IX. Viewing RNA-Seq results in the genome browser.¶
- Once a job is selected, click on the View icon that has appeared in the vertical green bar.
- This will open the landing page for that particular job. To see the genome browser, where the results of the variation job can be summarized, click on the Browser icon that is visible in the upper right corner of the page.
- This will open the genome browser for the genome that was selected as the reference. There is a box on the left of the browser that shows the available tracks.

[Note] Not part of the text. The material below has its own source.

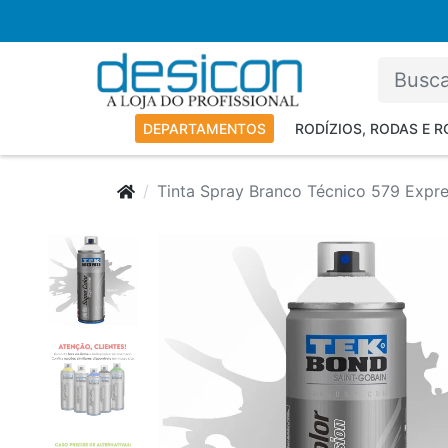
DEPARTAMENTOS
RODÍZIOS, RODAS E 
Tinta Spray Branco Técnico 579 Exp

To see the reads, , click on the check boxes before in front of the names that end in bam.
- This will show the individual reads, with the colors indicative of the orientation of the reads (blue is forward, red is reverse).
Other output files¶
Descriptions of the other output files can be found in the RNA-Seq Analyis Service User Guide.
- McClure, R., et al., Computational analysis of bacterial RNA-Seq data. Nucleic Acids Res, 2013. 41(14): p. e140.
- Kim, D., et al., TopHat2: accurate alignment of transcriptomes in the presence of insertions, deletions and gene fusions. Genome Biol, 2013. 14(4): p. R36.
- Kim, D., B. Langmead, and S.L. Salzberg, HISAT: a fast spliced aligner with low memory requirements. Nat Methods, 2015. 12(4): p. 357-60.